Current time:0:00Total duration:4:14

# Quadratic systems: a line and a circle

CCSS Math: HSA.REI.C.7, HSA.REI.C

## Video transcript

What are the solutions to
the system of equations y is equal to x plus
1, and x squared plus y squared is equal to 25? So let's first just visualize
what we're trying to do. So let me try to roughly
graph these two equations. So my y-axis, this is my x-axis. This right over here, x
squared plus y squared is equal to 25, that's going
to be a circle centered at 0 with radius 5. You don't have to know
that to solve this problem, but it helps to visualize it. So if this is 5,
this is 5, 5, 5. This right over
here is negative 5. This right over
here is negative 5. This equation would
be represented by this set of
points, or this is a set of points that
satisfy this equation. So let me-- there you go. Trying to draw it as close
to a perfect circle as I can. And then y equals
x plus 1 is a line of slope 1 with a 1 y-intercept.

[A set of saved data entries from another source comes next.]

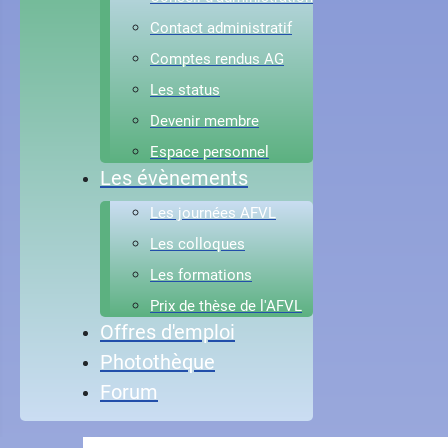
Contact administratif
Comptes rendus AG
Les status
Devenir membre
Espace personnel
Les évènements
Les journées AFVL
Les colloques
Les formations
Prix de thèse de l'AFVL
Offres d'emploi
Photothèque
Forum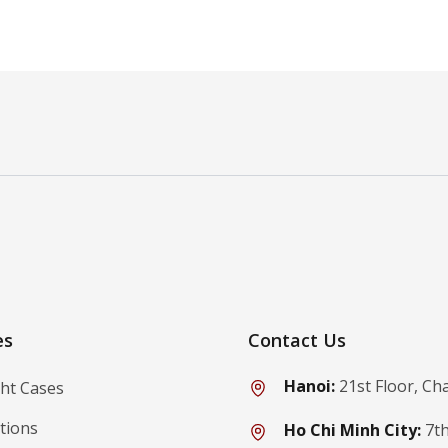
ibe
es
Contact Us
Hanoi:
21st Floor, Ch
ght Cases
tions
Ho Chi Minh City:
7th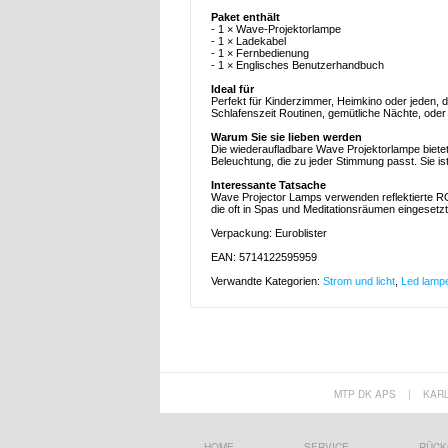
Paket enthält
- 1 × Wave-Projektorlampe
- 1 × Ladekabel
- 1 × Fernbedienung
- 1 × Englisches Benutzerhandbuch
Ideal für
Perfekt für Kinderzimmer, Heimkino oder jeden, 
Schlafenszeit Routinen, gemütliche Nächte, oder
Warum Sie sie lieben werden
Die wiederaufladbare Wave Projektorlampe bietet 
Beleuchtung, die zu jeder Stimmung passt. Sie i
Interessante Tatsache
Wave Projector Lamps verwenden reflektierte R
die oft in Spas und Meditationsräumen eingesetz
Verpackung: Euroblister
EAN: 5714122595959
Verwandte Kategorien:
Strom und licht
,
Led lamp
MTP DK APS
|
KAR
HOME
SERVICE
RÜCK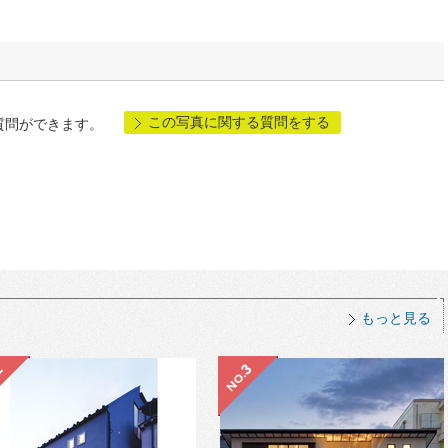
この写真に関する質問をする
質問ができます。
もっと見る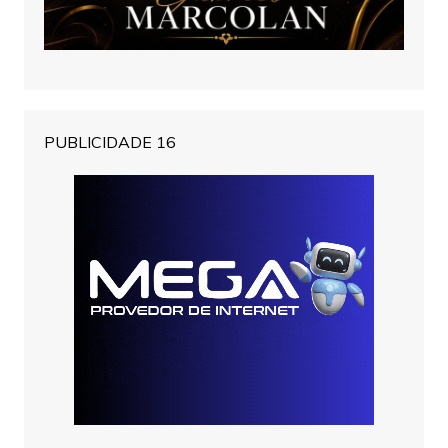
PUBLICIDADE 16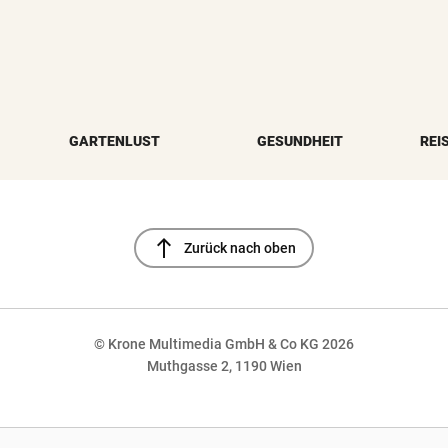
GARTENLUST
GESUNDHEIT
REI
north
Zurück nach oben
© Krone Multimedia GmbH & Co KG 2026
Muthgasse 2, 1190 Wien
NaN%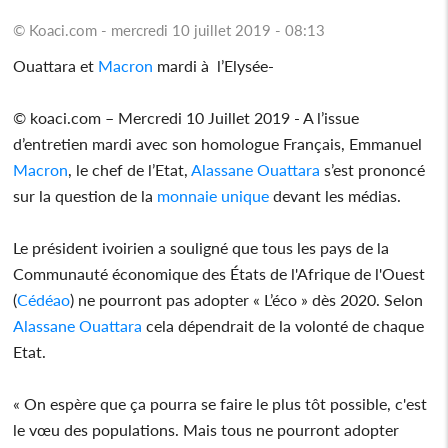
© Koaci.com - mercredi 10 juillet 2019 - 08:13
Ouattara et
Macron
mardi à l’Elysée-
© koaci.com – Mercredi 10 Juillet 2019 - A l’issue
d’entretien mardi avec son homologue Français, Emmanuel
Macron
, le chef de l’Etat,
Alassane Ouattara
s’est prononcé
sur la question de la
monnaie unique
devant les médias.
Le président ivoirien a souligné que tous les pays de la
Communauté économique des États de l'Afrique de l'Ouest
(
Cédéao
) ne pourront pas adopter « L’éco » dès 2020. Selon
Alassane Ouattara
cela dépendrait de la volonté de chaque
Etat.
« On espère que ça pourra se faire le plus tôt possible, c'est
le vœu des populations. Mais tous ne pourront adopter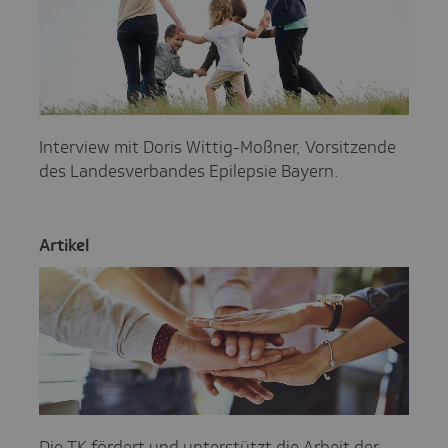
Interview mit Doris Wittig-Moßner, Vorsitzende
des Landesverbandes Epilepsie Bayern.
Artikel
Die TK fördert und unterstützt die Arbeit der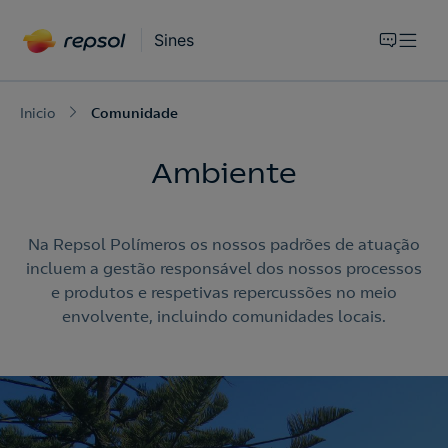
Sines
Inicio
Comunidade
Ambiente
Na Repsol Polímeros os nossos padrões de atuação
incluem a gestão responsável dos nossos processos
e produtos e respetivas repercussões no meio
envolvente, incluindo comunidades locais.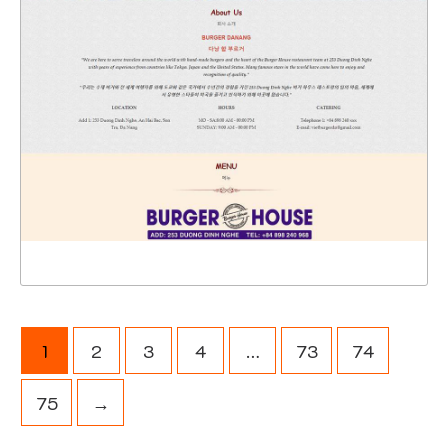
47114
CHI TIẾT
XEM THỰC TẾ
1
2
3
4
…
73
74
75
→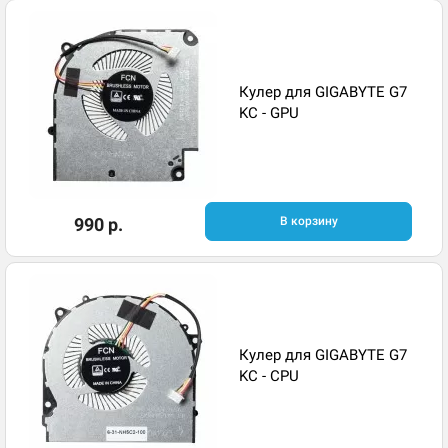
Кулер для GIGABYTE G7
KC - GPU
990 р.
В корзину
Кулер для GIGABYTE G7
KC - CPU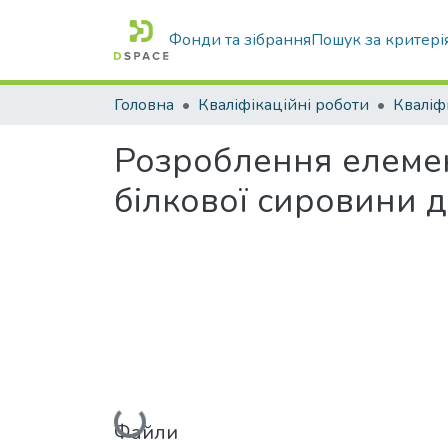
Фонди та зібрання
Пошук за критері
Головна
Кваліфікаційні роботи
Розроблення елемент
білкової сировини 
Вантажиться...
Файли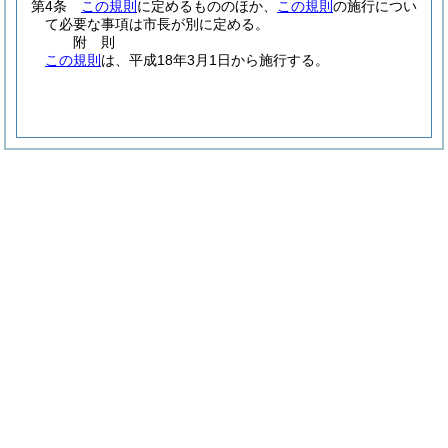
第4条
この規則
に定めるもののほか、
この規則
の施行につい
て必要な事項は市長が別に定める。
附
則
この規則
は、平成18年3月1日から施行する。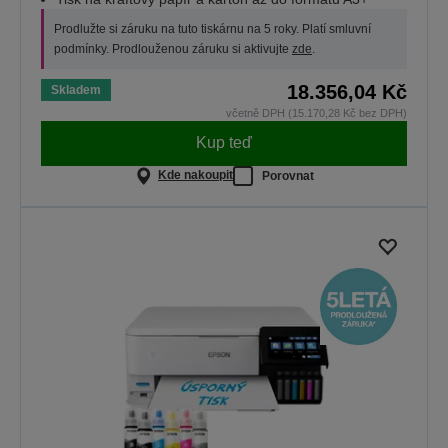
Prodlužte si záruku na tuto tiskárnu na 5 roky. Platí smluvní
podmínky. Prodlouženou záruku si aktivujte
zde
.
18.356,04 Kč
Skladem
včetně DPH (15.170,28 Kč bez DPH)
Kup teď
Kde nakoupit
Porovnat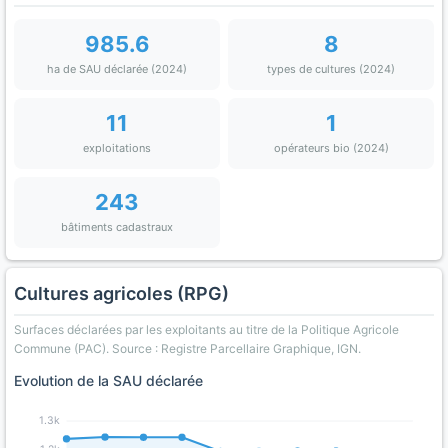
985.6
8
ha de SAU déclarée (2024)
types de cultures (2024)
11
1
exploitations
opérateurs bio (2024)
243
bâtiments cadastraux
Cultures agricoles (RPG)
Surfaces déclarées par les exploitants au titre de la Politique Agricole
Commune (PAC). Source : Registre Parcellaire Graphique, IGN.
Evolution de la SAU déclarée
1.3k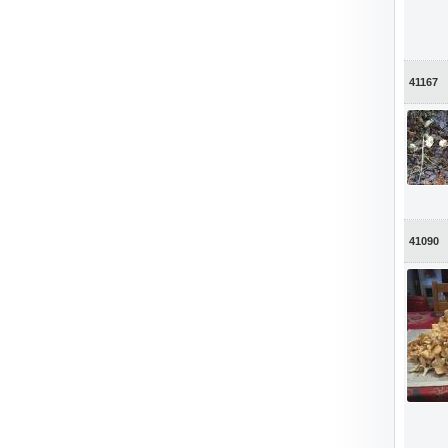
41167
41090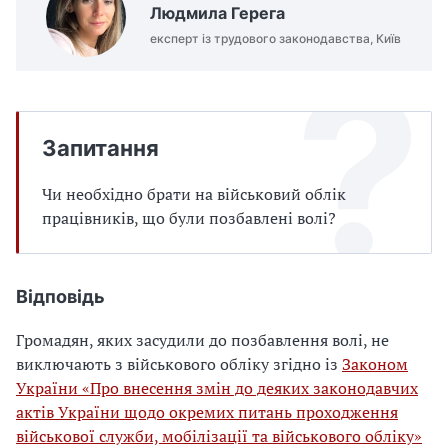
Людмила Герега
експерт із трудового законодавства, Київ
Запитання
Чи необхідно брати на військовий облік
працівників, що були позбавлені волі?
Відповідь
Громадян, яких засудили до позбавлення волі, не
виключають з військового обліку згідно із
Законом
України «Про внесення змін до деяких законодавчих
актів України щодо окремих питань проходження
військової служби, мобілізації та військового обліку»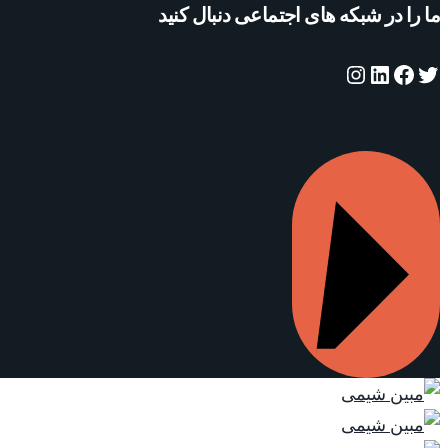
ما را در شبکه های اجتماعی دنبال کنید
توییتر
فیس‌بوک
لینکداین
اینستاگرم
درخواست مشاوره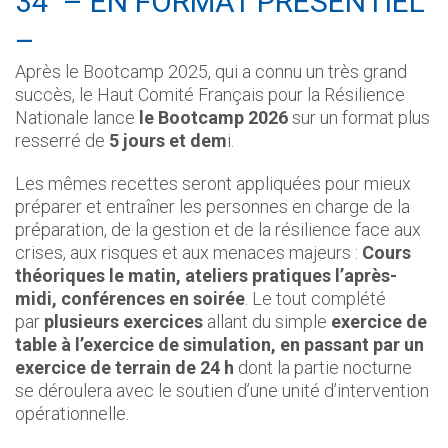
34 – EN FORMAT PRÉSENTIEL
–
Après le Bootcamp 2025, qui a connu un très grand
succès, le Haut Comité Français pour la Résilience
Nationale lance
le Bootcamp 2026
sur un format plus
resserré de
5 jours et dem
i.
Les mêmes recettes seront appliquées pour mieux
préparer et entraîner les personnes en charge de la
préparation, de la gestion et de la résilience face aux
crises, aux risques et aux menaces majeurs :
Cours
théoriques le matin, ateliers pratiques l’après-
midi, conférences en soirée
. Le tout complété
par
plusieurs exercices
allant du simple
exercice de
table à l’exercice de simulation, en passant par un
exercice de terrain de 24 h
dont la partie nocturne
se déroulera avec le soutien d’une unité d’intervention
opérationnelle.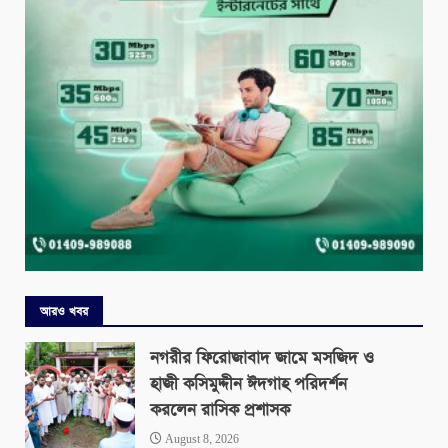
আরও খবর
নগরীর ফিরোজাবাদ জামে মসজিদ ও
হাজী কসিমুদ্দীন ঈদগাহ পরিদর্শন
করলেন রাসিক প্রশাসক
August 8, 2026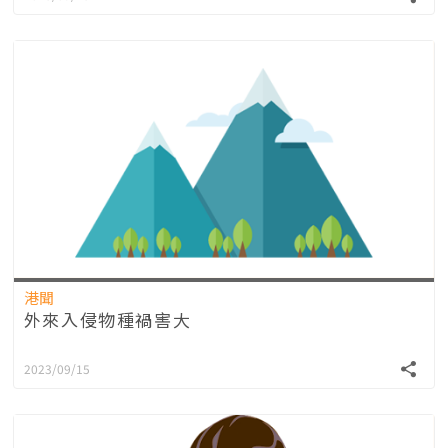
港聞
外來入侵物種禍害大
2023/09/15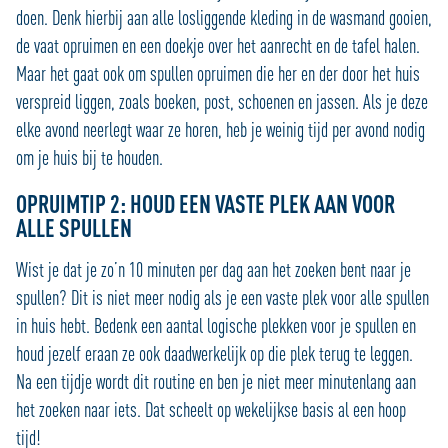
doen. Denk hierbij aan alle losliggende kleding in de wasmand gooien,
de vaat opruimen en een doekje over het aanrecht en de tafel halen.
Maar het gaat ook om spullen opruimen die her en der door het huis
verspreid liggen, zoals boeken, post, schoenen en jassen. Als je deze
elke avond neerlegt waar ze horen, heb je weinig tijd per avond nodig
om je huis bij te houden.
OPRUIMTIP 2: HOUD EEN VASTE PLEK AAN VOOR
ALLE SPULLEN
Wist je dat je zo’n 10 minuten per dag aan het zoeken bent naar je
spullen? Dit is niet meer nodig als je een vaste plek voor alle spullen
in huis hebt. Bedenk een aantal logische plekken voor je spullen en
houd jezelf eraan ze ook daadwerkelijk op die plek terug te leggen.
Na een tijdje wordt dit routine en ben je niet meer minutenlang aan
het zoeken naar iets. Dat scheelt op wekelijkse basis al een hoop
tijd!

So this is 1, 2, 3, 4. y-intercept is there
and has a slope of 1 so it looks something like this. So when we're looking
for the solutions, we're looking for the
points that satisfy both. The points that satisfy both
are the points that sit on both. So it's that point-- let me do
it in green-- It's this point and it's this point
right over here. So how do we actually
figure that out? Well, the easiest way
is to-- well, sometimes the easiest way is to substitute
one of these constraints into the other constraint. And since they've already
solved for y here, we can substitute y in the
blue equation with x plus 1 with this constraint
right over here. So instead of saying x squared
plus y squared equals 25, we can say x squared plus,
and instead of writing a y, we're adding the constraint
that y must be x plus 1. So x squared plus x plus 1
squared must be equal to 25. And now, we can
attempt to solve for x. So we get x squared
plus-- now we square this. We'll get-- let me
write in magenta-- we'll get x squared
plus 2x plus 1, and that must be equal to 25. We have 2x squared--
now, I'm just combining these two
terms-- 2x squared plus 2x plus 1 is equal to 25. Now, we could just use
the quadratic formula to find the-- well,
we have to be careful. We have to set this
equal to 0, and then use the quadratic formula. So let's subtract
25 from both sides, and you could get 2x squared
plus 2x minus 24 is equal to 0. And actually, let's--
just to simplify this-- let's divide both sides by 2,
and you get x squared plus x minus 12 is equal to 0. And actually, we don't even have
to use the quadratic formula, we can factor this
right over here. What are two numbers that
when we take their product we get negative 12, and when
we add them, we get positive 1? Well, positive 4 and negative
3 would do the trick. So we have x plus 4 times
x minus 3 is equal to 0. So x could be equal
to-- well, if x plus 4 is 0 then that would make
this whole thing true. So x could be equal
to negative 4 or x could be equal to positive 3. So this right over
here is a situation where x is negative 4. This right over here is
a situation where x is 3. So we're almost done, we just
have to find the corresponding y's. And for that, we can just
resort to the simplest equation right over here, y is x plus 1. So in this situation
when x is negative 4, y is going to be that plus 1. So y is going to be negative 3. This is the point negative
4 comma negative 3. Likewise, when x is 3, y
is going to be equal to 4. So this is the point 3 comma 4. These are the two solutions
to this non-linear system of equations.